Задержавшись около своего шофера, он начал что‑то говорить ему. В это время наш угрюмый майор и переводчик препирались, как быть теперь: выставлять через окно белый флаг или нет. Теперь перед нами уже не поедет японская машина, так что в нас наверняка будут стрелять.

– Да, но с нами ихний полковник едет, – сказал майор.

– Да, но его не сразу увидят. Увидят нашу машину в тылу японского расположения. Представьте себе, в нашем тылу – японская машина! Сперва обстреляют нас, а потом уже его заметят, – говорил переводчик.

– Что же, в нашей машине будет японский полковник, – говорил майор, – а мы белый флаг выставим, как будто мы сдались ему? Нет, так, без флага поедем!

Полковник Харада подошел к нам, и мы сели в нашу «эмку», майор снова впереди, а мы втроем сзади: с одного бока переводчик, посредине полковник, а с другого бока я. Харада был изрядно стиснут между нами. Меч, поставленный между ногами, мешал ему, и на кочках казалось, что он вот – вот выбьет себе мечом зубы. Кроме того, ему мешала лежавшая сзади на сиденье винтовка, а вид рассыпанных на полу гранат тоже, наверно, действовал не слишком утешительно.

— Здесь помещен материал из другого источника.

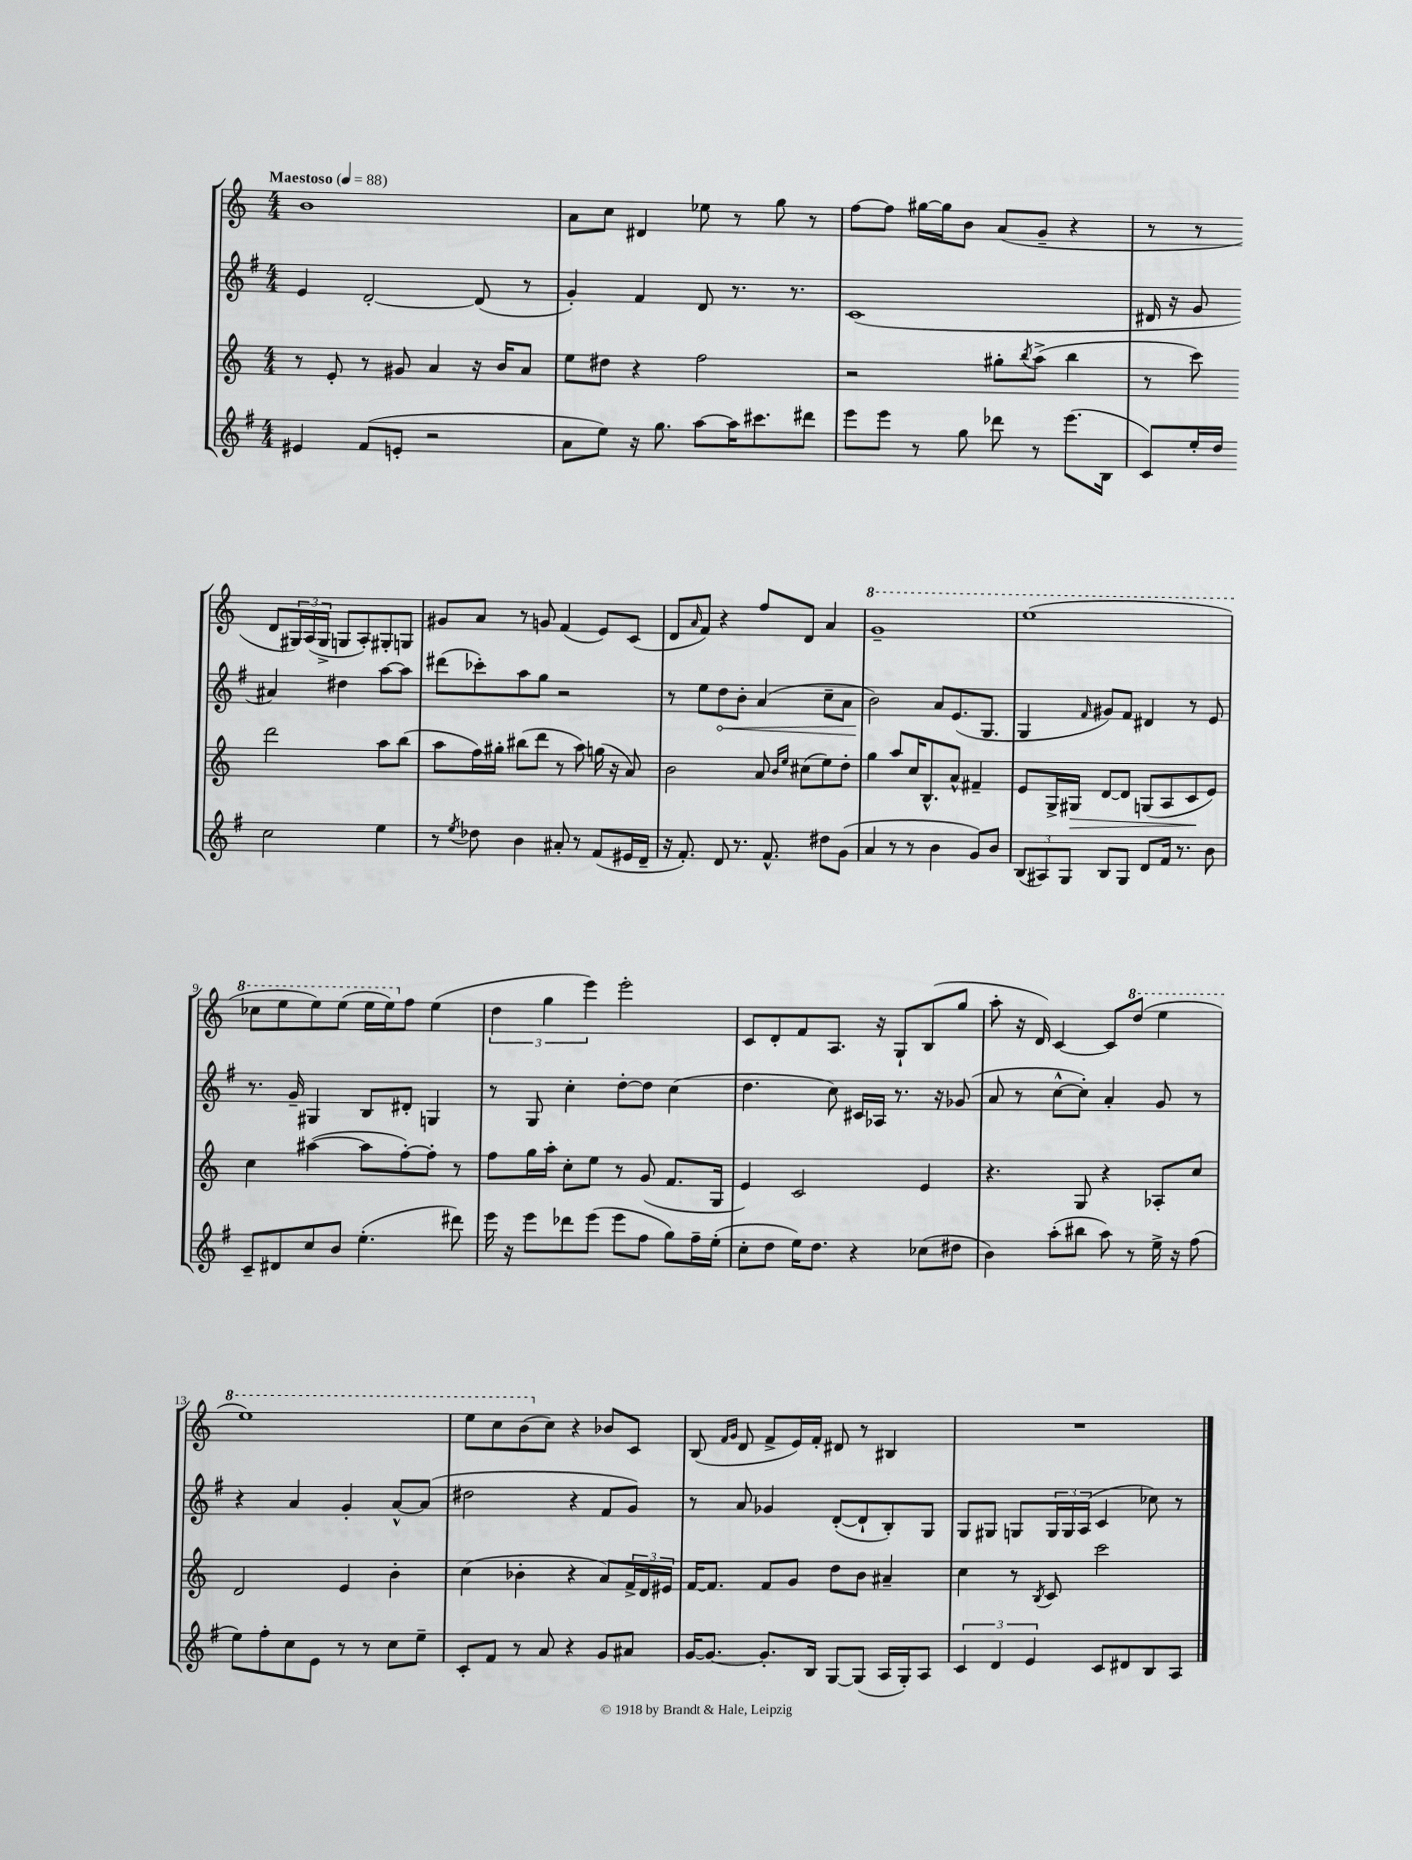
<<
\new StaffGroup <<
\new Staff = "s0" {
    \clef treble \key c \major \numericTimeSignature \time 4/4 \tempo "Maestoso" 4 = 88
    b'1 |
    a'8 c''8 dis'4 ees''8 r8 g''8 r8 |
    f''8~ f''8 gis''16~ gis''16 b'8 a'8( g'8-- r4 |
    r8 r8 d'8 \tuplet 3/2 { gis16) a16( gis16-> } g8 a8-.) gis8-. g8 |
    gis'8 a'8 r8 g'8 f'4( e'8) c'8( |
    d'8 \grace { a'16 } f'8) r4 f''8 d'8 a'4 |
    \ottava #1 g''1-- |
    e'''1( |
    ces'''8 e'''8 e'''8) e'''8( e'''16 e'''16) \ottava #0 f''8 e''4( |
    \tuplet 3/2 { d''4 g''4 e'''4) } e'''2-. |
    c'8 d'8-. f'8 a8. r16 g8-! b8( g''8 |
    a''8-. r16 d'16) c'4~ c'8 \ottava #1 d'''8( e'''4 |
    e'''1) |
    e'''8 c'''8 b''8( \ottava #0 c''8) r4 bes'8 c'8 |
    b8( \grace { f'16 g'16 } d'8 f'8-> e'16) f'16-. dis'8 r8 bis4 |
    R1 \bar "|." |
}
\new Staff = "s1" {
    \clef treble \key g \major \numericTimeSignature \time 4/4
    e'4 d'2~-. d'8( r8 |
    g'4-.) fis'4 d'8 r8. r8. |
    c'1( |
    dis'16 r16 g'8 ais'4) dis''4 a''8~ a''8 |
    dis'''8( ces'''8-.) a''8 g''8 r2 |
    r8 e''8 \once \override Hairpin.circled-tip = ##t d''8\< b'8-. a'4( c''8-- a'8 |
    b'2\!) a'8 e'8.( g8. |
    g4 \grace { fis'16 } gis'8) fis'8 dis'4 r8 e'8 |
    r8. g'16-- gis4 b8 dis'8-. g4 |
    r8 g8 c''4-. d''8~-. d''8 c''4( |
    d''4. c''8) cis'16 aes16 r8. r16 ges'8( |
    a'8 r8 c''8~-^ c''8-.) a'4-. g'8 r8 |
    r4 a'4 g'4-. a'8~-^ a'8( |
    dis''2 r4 fis'8 g'8) |
    r8 a'8 ges'4 d'8~-.( d'8-! b8-.) g8 |
    g8 gis8 g8 \tuplet 3/2 { g16 g16 a16( } c'4 ces''8) r8 \bar "|." |
}
\new Staff = "s2" {
    \clef treble \key c \major \numericTimeSignature \time 4/4
    r8 e'8-. r8 gis'8 a'4 r16 b'16 a'8 |
    e''8 dis''8 r4 f''2 |
    r2 gis''8-. \acciaccatura { b''8 } a''8->( b''4 |
    r8 c'''8) d'''2 a''8 b''8( |
    a''8 f''16) gis''16-. bis''8( d'''8 r8 a''8) g''16( r16 a'8) |
    b'2 a'8 \grace { b'16 e''16 } cis''8( e''8) d''8-. |
    g''4 a''8 c''16 b8.-^ a'8-^ fis'4-- |
    e'8 g16-> gis16\> d'8~ d'8 g8( a8 c'8\! e'8) |
    c''4 ais''4~( ais''8 f''8~-.) f''8-. r8 |
    f''8 g''16 a''16-. c''8-. e''8 r8 g'8( f'8. g16 |
    e'4) c'2 e'4 |
    r4. g8 r4 aes8-. c''8 |
    d'2 e'4 b'4-. |
    c''4( bes'4-. r4 a'8) \tuplet 3/2 { f'16-> d'16 eis'16 } |
    f'16~ f'8. f'8 g'8 d''8 b'8 ais'4-- |
    c''4 r8 \acciaccatura { b8 } c'8 c'''2 \bar "|." |
}
\new Staff = "s3" {
    \clef treble \key g \major \numericTimeSignature \time 4/4
    eis'4 fis'8( e'8-. r2 |
    a'8 e''8) r16 g''8. a''8~ a''16 cis'''8. dis'''8 |
    e'''8 e'''8 r8 g''8 des'''8 r8 e'''8.( b16 |
    c'8) e''16-. d''16 c''2 e''4 |
    r8 \acciaccatura { e''8 } des''8 b'4 ais'8-. r8 fis'8( eis'16 d'16-- |
    r16 fis'8.-.) d'8 r8. fis'8.-^ dis''8 g'8( |
    a'4 r8 r8 b'4 g'8) b'8 |
    \tuplet 3/2 { b8( ais8) g8 } b8 g8 d'8 fis'16 r8. b'8 |
    c'8-- dis'8 c''8 b'8 e''4.-.( dis'''8) |
    e'''16 r16 e'''8 des'''8 e'''8( e'''8 fis''8 g''8) fis''16-- e''16-.( |
    c''8-. d''8 e''16) d''8. r4 ces''8( dis''8 |
    b'4) a''8-.( bis''8 a''8) r8 e''16-> r16 fis''8( |
    e''8) fis''8-. c''8 e'8 r8 r8 c''8 e''8-- |
    c'8-. fis'8 r8 a'8 r4 g'8 ais'8 |
    g'16~ g'8.~ g'8.-. b16 g8~ g8( a16 g16-.) a8 |
    \tuplet 3/2 { c'4 d'4 e'4 } c'8 dis'8 b8 a8 \bar "|." |
}
>>
>>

Должно быть, сыграла свою роль и недавняя встреча с ретивым капитаном броневичка. Во всяком случае, когда мы стали разворачиваться и выезжать с посадочной площадки, Харада встревожился и стал говорить:

– Нет, не сюда, а сюда! Дорога сюда!

Он, очевидно, опасался, что его завезут в наше расположение. Майор повернулся и мрачно сказал:

– Я дорогу знаю. Где раз проехал, второй раз знаю. Я вас довезу, вы не беспокойтесь.

– Я не беспокоюсь, – сказал полковник и начал опять улыбаться и расспрашивать нас о каких‑то вещах, вовсе не относившихся ни к нашей поездке, ни к войне: о женщинах, о высшем образовании и о Москве, где он когда‑то был не то помощником военного атташе, не то кем‑то еще.